* [Trecho selecionado]
━━━━━━━━━━

Autor de Santo de Casa, Stefano Volp, defende que a literatura é um espaço para expor e denunciar a violência de gênero, o machismo e o patriarcado.
Em entrevista exclusiva à Revista Raça online, o escritor capixaba, autor de O Segredo das Larvas, Nunca Vi a Chuva e O Beijo do Rio, lança agora Santo de Casa. Ele fala sobre a representação de identidades múltiplas na ficção, a abordagem de temas que impactam pessoas negras e LGBT, e seu processo de criação, que inclui também a divulgação de sua obra.
Revista Raça. Você se posiciona como um autor negro e LGBT. O que isso significa? Que mensagem você quer transmitir com esse posicionamento?
Stefano Volp. Eu me posiciono profissionalmente como um autor porque desejo ser menos atingido pelos significados cristalizados a respeito da minha identidade dita. Se digo que sou um autor negro, esperam que eu escreva sobre racismo. Se sou um autor LGBT, devo escrever personagens queer. Eu escrevo sobre família, luto, esperança, dor, alívio, sobre o que me parecer importante, com personagens racializados ou não.
Dentro de todas as coisas que sou, também sou um homem negro e gay, de classe trabalhadora, criado na periferia. Escrevo a partir deste corpo, que é político, e afirmo e defendo múltiplas identidades na ficção para esperançar futuros.
Revista Raça. Na sua literatura, temas como racismo, masculinidade e violência gênero são frequentes. Como a abordagem desses temas se desenvolve na sua narrativa e na construção das personagens?
Stefano Volp. Procuro escrever de forma humana. Pessoas negras no Brasil sofreram um processo de profunda desumanização. Na minha escrita, eu busco humanizá-las. Gosto de examinar as complexidades e contraditoriedades das pessoas na literatura. Ninguém é só um arquétipo. Ninguém é só um vilão ou uma mocinha. Somos construídos socialmente com aspectos de luz e sombra. Logo, há múltiplas masculinidades, múltiplas formas de interpretar e perceber as violências de gênero e diversos tipos de racismo.


Crédito da foto: Victor Vieira
Acho que a literatura produzida por pessoas negras é distribuída muitas vezes de forma problemática, fica na mesa de “destaque” para a literatura negra. Os outros livros se espalham nas livrarias por lançamentos e gênero.
Stefano Volp
Revista Raça. O novo livro mergulha no universo do machismo e do patriarcado. Por que abordar esse assunto neste momento? Por que fazer uso da literatura para expressar suas convicções sobre o tema?
Stefano Volp. Somente no ano em que comecei a escrever este livro, em 2023, o Brasil registrou 1.463 casos de mulheres que foram vítimas de feminicídio, 1 caso a cada 6 horas. No nosso país, a Delegacia de atendimento à Mulher e a Lei Maria da Penha são recentes. Essas mulheres são mortas por homens. Em cerca de 60% dos casos, parceiros íntimos. O sistema cuja linguagem comum é a misoginia se chama
patriarcado, e a gente precisa falar, em todas as esferas sócio-culturais, sobre os efeitos da dominação masculina. A literatura é só um desses espaços, mas é onde eu alcanço.

━━━━━━━━━━

* [Desafios]
**a.** Segundo a entrevista com Stefano Volp, por que ele se posiciona profissionalmente como "um autor"? Responda em uma a três frases.
**b.** Estenda a entrevista com Stefano Volp a partir do ponto em que ela termina.
O material que vem a seguir tem outra origem.

* [Dados armazenados]
━━━━━━━━━━

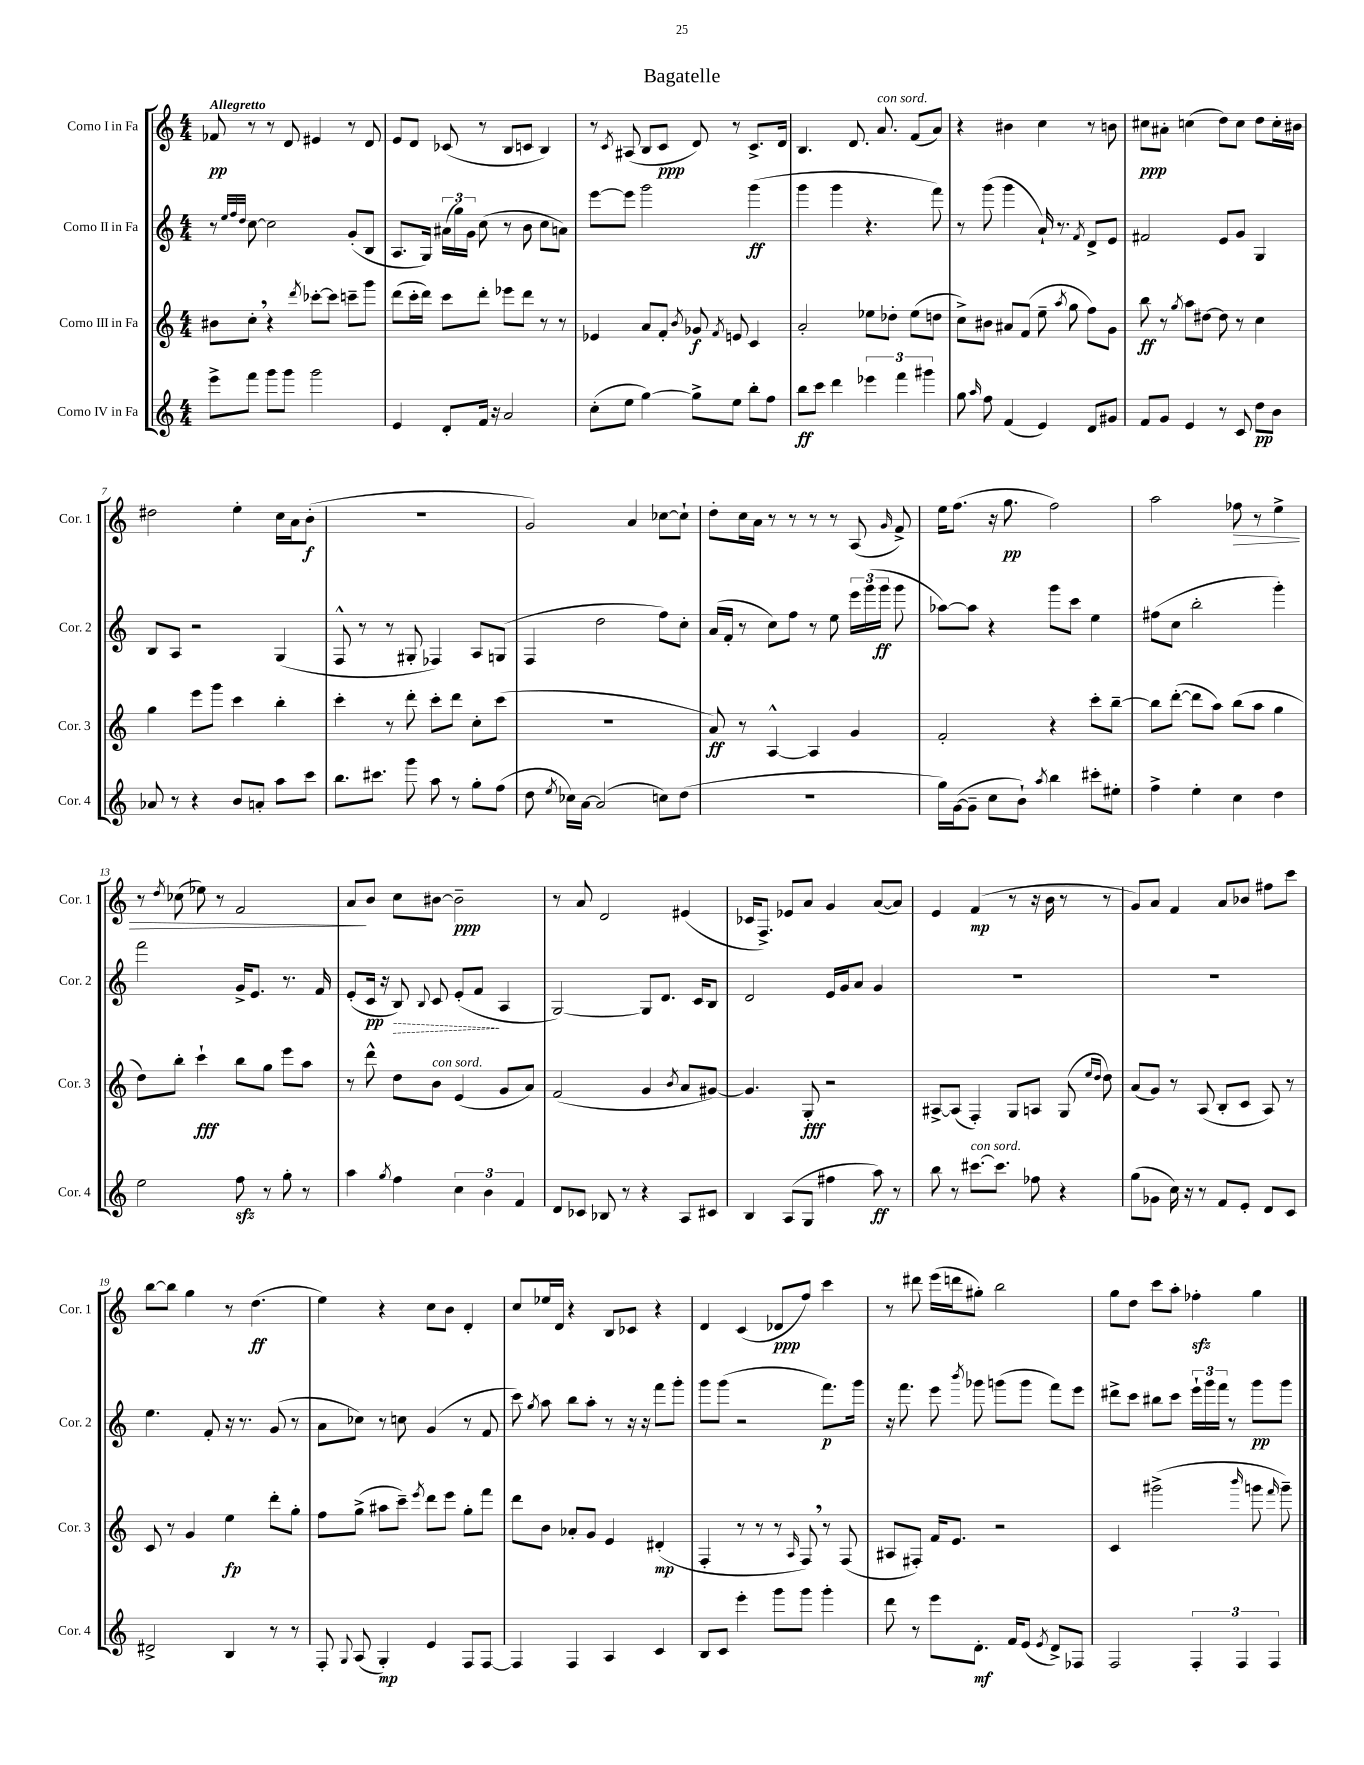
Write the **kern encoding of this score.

━━━━━━━━━━

* [Resultados]
**a.** Ele quer ser menos atingido pelos significados cristalizados sobre sua identidade. Se diz que é um autor negro, esperam que escreva sobre racismo, e se diz que é um autor LGBT, esperam personagens queer. Ele prefere escrever sobre o que lhe parece importante, como família, luto, esperança, dor e alívio, com personagens racializados ou não.

**b.**
Revista Raça. Djaimilia Pereira questiona, no livro “O que é ser uma escritora hoje, de acordo comigo?”, quem se interessa pelo pensamento de uma mulher negra.A partir do raciocínio dela, a quem você acha que interessa a sua literatura? Ou qual a importância do leitor no seu processo de produção?
Stefano Volp. Adoro a Djaimilia, mas ainda não li este livro, portanto, não consigo elaborar a partir do raciocínio dela. Tenho ainda assim algumas percepções. Há no senso comum uma expectativa de que a escrita de pessoas negras cartografem as dores ancestrais dessa população. Muitas vezes, há menos interesse pelo que não dói. Eu gostaria que as pessoas experimentassem todo tipo de emoção ao ler meus livros: saudade, tristeza, diversão, medo, prazer… Ultimamente, tenho tentado me ouvir mais. Santo de casa é um livro que eu precisava escrever para mim, para dar conta do meu processo de luto, elaborar situações pessoais através da ficção. Estou curioso para saber quem vai se interessar por essa literatura.
Revista Raça. Quando você está desenvolvendo um novo projeto, se concentra exclusivamente na produção do da obra ou também pensa em como esse livro será recebido e divulgado?
Stefano Volp. Eu atuo como produtor executivo no audiovisual e diretor de cinema… já viu, né? Trabalhei com Marketing por muitos anos. Tenho muito apreço pela linguagem estética. É difícil não planejar e me envolver em todas as fases. Esse é o meu terceiro livro produzido na Record e a equipe editorial já me conhece. Fiz a capa de Santo de casa, participei ativamente de todos os processo de construção da linguagem que cerca a chegada desse livro ao mundo. Sagitário com ascendente em áries tem paz?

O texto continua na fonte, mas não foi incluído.